The National Rifle Association loves to beat its chest after shootings in America. …

But don’t expect the same kind of treatment from the NRA if you’re a black man in America ― even if you’re a registered gun owner like Philando Castile …

Many of these reports cite other cases in which the NRA has come out strongly in favor of armed citizens and defensive gun uses. Andy C. points out:

[The NRA] has a page on its website dedicated to deifying gun owners who stand their ground. NRA reps comment on shootings all the time, with far less restraint.

Yet as is so often the case in situations like this, people are focusing on the trees instead of the forest. It actually took The Guardian, a paper from the United Kingdom, to bring up what I think is the key issue here; it isn’t that the NRA doesn’t like blacks, it’s that they love local law enforcement officers.

From Philando Castile’s killing puts NRA’s gun rights mission at a crossroads:

… But the circumstances of Castile’s killing, including the suggestion by Minnesota’s governor that it would not have happened were he white, puts the NRA’s allegiance to police in direct conflict with its gun rights mission.
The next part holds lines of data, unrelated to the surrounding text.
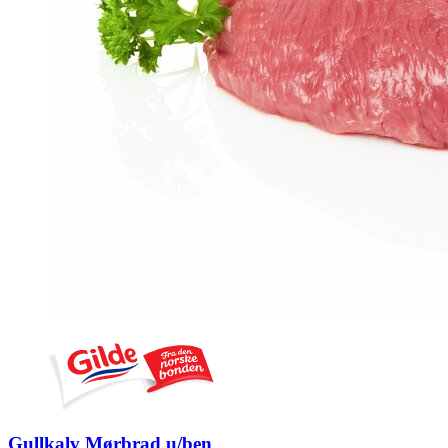
Gullkalv Mørbrad u/ben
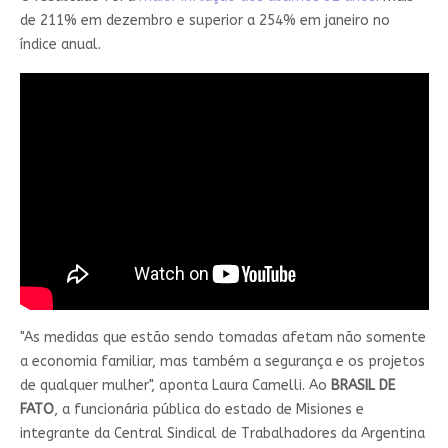
de 211% em dezembro e superior a 254% em janeiro no
índice anual.
"As medidas que estão sendo tomadas afetam não somente
a economia familiar, mas também a segurança e os projetos
de qualquer mulher", aponta Laura Camelli. Ao
BRASIL DE
FATO
, a funcionária pública do estado de Misiones e
integrante da Central Sindical de Trabalhadores da Argentina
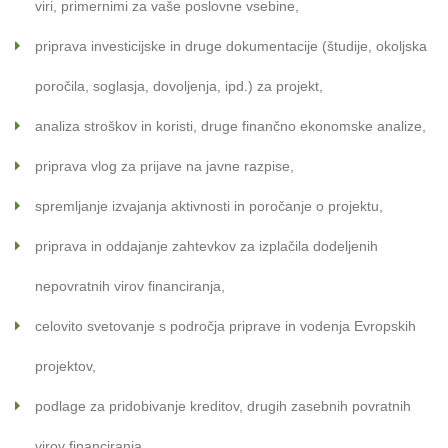
viri, primernimi za vaše poslovne vsebine,
priprava investicijske in druge dokumentacije (študije, okoljska
poročila, soglasja, dovoljenja, ipd.) za projekt,
analiza stroškov in koristi, druge finančno ekonomske analize,
priprava vlog za prijave na javne razpise,
spremljanje izvajanja aktivnosti in poročanje o projektu,
priprava in oddajanje zahtevkov za izplačila dodeljenih
nepovratnih virov financiranja,
celovito svetovanje s področja priprave in vodenja Evropskih
projektov,
podlage za pridobivanje kreditov, drugih zasebnih povratnih
virov financiranja,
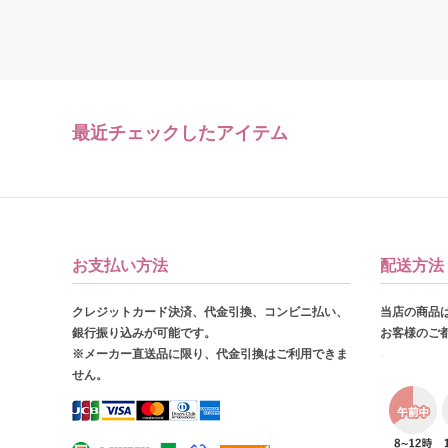
最近チェックしたアイテム
お支払い方法
配送方法
クレジットカード決済、代金引換、コンビニ払い、
当店の商品
銀行振り込みが可能です。
お客様のご
※メーカー直送品に限り、代金引換はご利用できま
せん。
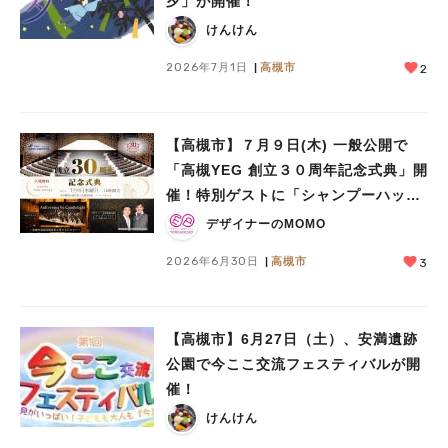
夕」が開催！
けんけん
2026年7月1日
高槻市
2
【高槻市】７月９日(木) 一般公開で
「高槻YEG 創立３０周年記念式典」開
催！特別ゲストに「シャンプーハッ
ト」も来場！
デザイナーのMOMO
2026年6月30日
高槻市
3
【高槻市】6月27日（土）、安満遺跡
公園で今ここ交流フェスティバルが開
催！
けんけん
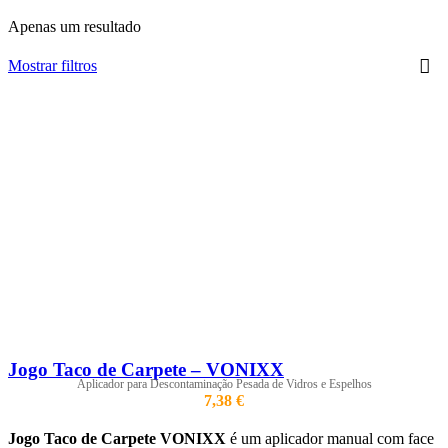
Apenas um resultado
Mostrar filtros
Jogo Taco de Carpete – VONIXX
Aplicador para Descontaminação Pesada de Vidros e Espelhos
7,38
€
Jogo Taco de Carpete VONIXX
é um aplicador manual com face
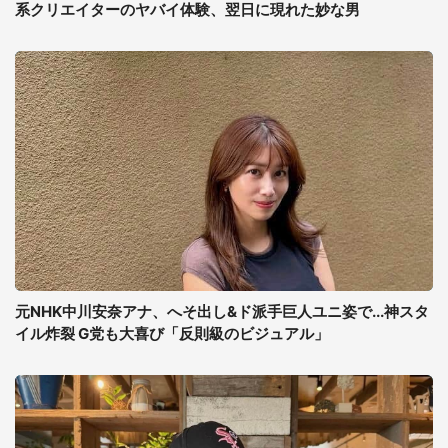
系クリエイターのヤバイ体験、翌日に現れた妙な男
元NHK中川安奈アナ、へそ出し&ド派手巨人ユニ姿で...神スタ
イル炸裂 G党も大喜び「反則級のビジュアル」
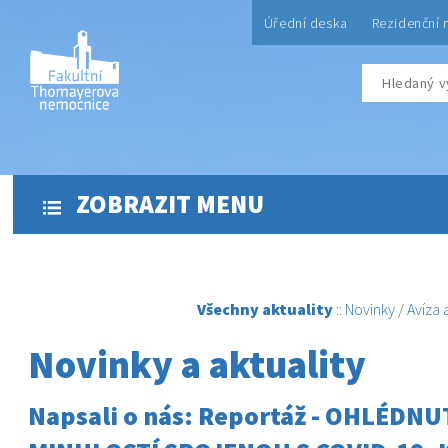
Úřední deska
Rezidenční 
ZOBRAZIT MENU
Všechny aktuality
::
Novinky
/
Avíza
Novinky a aktuality
Napsali o nás: Reportáž - OHLÉDNU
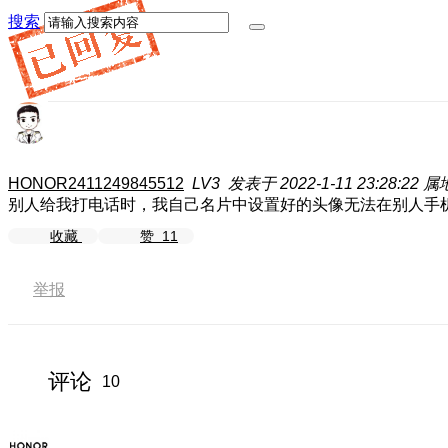
搜索
HONOR2411249845512
LV3
发表于 2022-1-11 23:28:22
属
别人给我打电话时，我自己名片中设置好的头像无法在别人手
收藏
赞
11
举报
评论
10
Despite its fierce criticism of government overreach, the NRA is largely a pro-police organization: many of its more than five million members, who are predominantly white and conservative, are current or former law enforcement officials …
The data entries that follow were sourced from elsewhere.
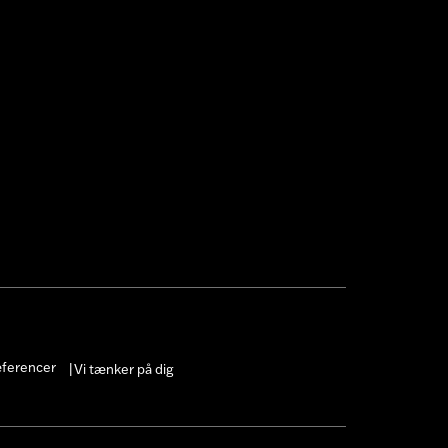
æferencer
Vi tænker på dig
|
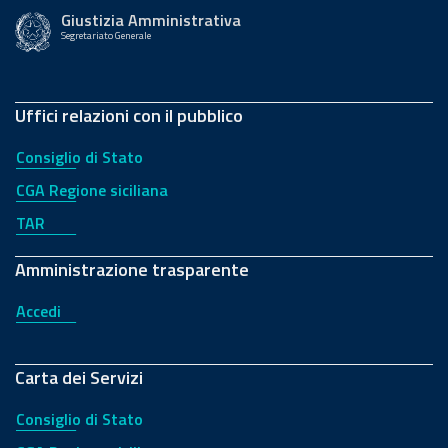
Giustizia Amministrativa
Segretariato Generale
Uffici relazioni con il pubblico
Consiglio di Stato
CGA Regione siciliana
TAR
Amministrazione trasparente
Accedi
Carta dei Servizi
Consiglio di Stato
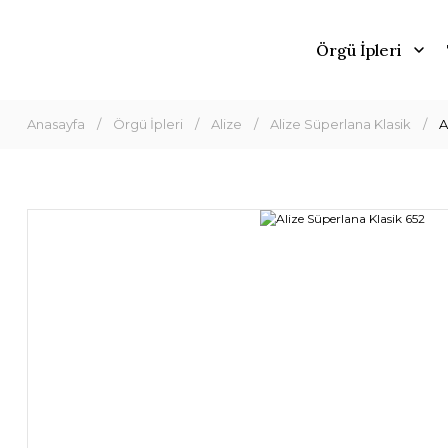
Örgü İpleri
Anasayfa
Örgü İpleri
Alize
Alize Süperlana Klasik
A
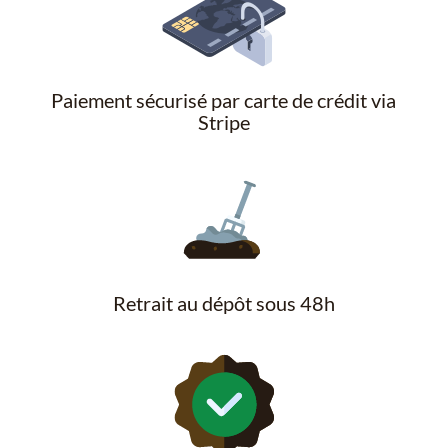
Paiement sécurisé par carte de crédit via
Stripe
Retrait au dépôt sous 48h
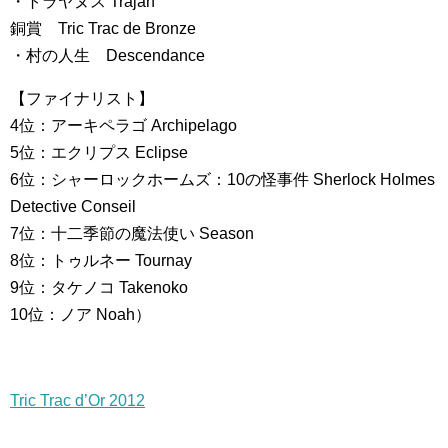
・トラヤヌス Trajan
銅賞 Tric Trac de Bronze
・村の人生 Descendance
【ファイナリスト】
4位：アーキペラゴ Archipelago
5位：エクリプス Eclipse
6位：シャーロックホームズ：10の怪事件 Sherlock Holmes
Detective Conseil
7位：十二季節の魔法使い Season
8位：トゥルネー Tournay
9位：タケノコ Takenoko
10位：ノア Noah）
Tric Trac d’Or 2012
The NRA was originally founded to teach damn Yankees how to shoot straight. Over the years it has expanded its teaching role enormously, including teaching cops. Back in 1960 (before this OFWG was even born) the NRA established their Law Enforcement Division:

… specifically to provide the law enforcement community with a means to certify law enforcement firearm instructors. Over the last 55 years, we have trained more than 58,000 law enforcement firearm instructors and currently have over 13,000 active certified instructors.

Thus, for over 55 years they’ve been “training the trainers” as well as hosting many other schools and programs designed specifically for training cops. Given this practically incestuous relationship with the police, it’s no wonder that the NRA has chosen to remain quiet on this issue.

But for those who still maintain that this silence is because Castile was black, please explain their silence regarding Madison, Wisconsin PD’s abuse of the “Madison Five”; five white men who were accosted and charged with disorderly conduct for openly carrying at a Culver’s in Madison (this despite the Wisconsin Attorney General’s letter more than a year previous, stating that merely open carrying cannot be construed as disorderly conduct). If the NRA is supposed to only back white folks against police misconduct, where were they in that case?

In fact, where were they for white man Mark Hoffman, arrested 07/23/2013 for legally openly carrying a firearm?

Where were they for permit holding white man Jarrod Kuehn, charged with a felony for having an unloaded gun, encased and locked in his vehicle, in a school parking lot?

Where were they for permit holding white man Ethan Shepherd when he was unlawfully fired for having a gun in his car in the company parking lot?

And that’s just from one state.

So no, the NRA has many flaws, but their lack of support for Philando Castile and his family had less to do with the fact that he was black and much more to do with not wanting to piss off their LEO and former-LEO membership or upset their cozy relationships with cop-shops across the country.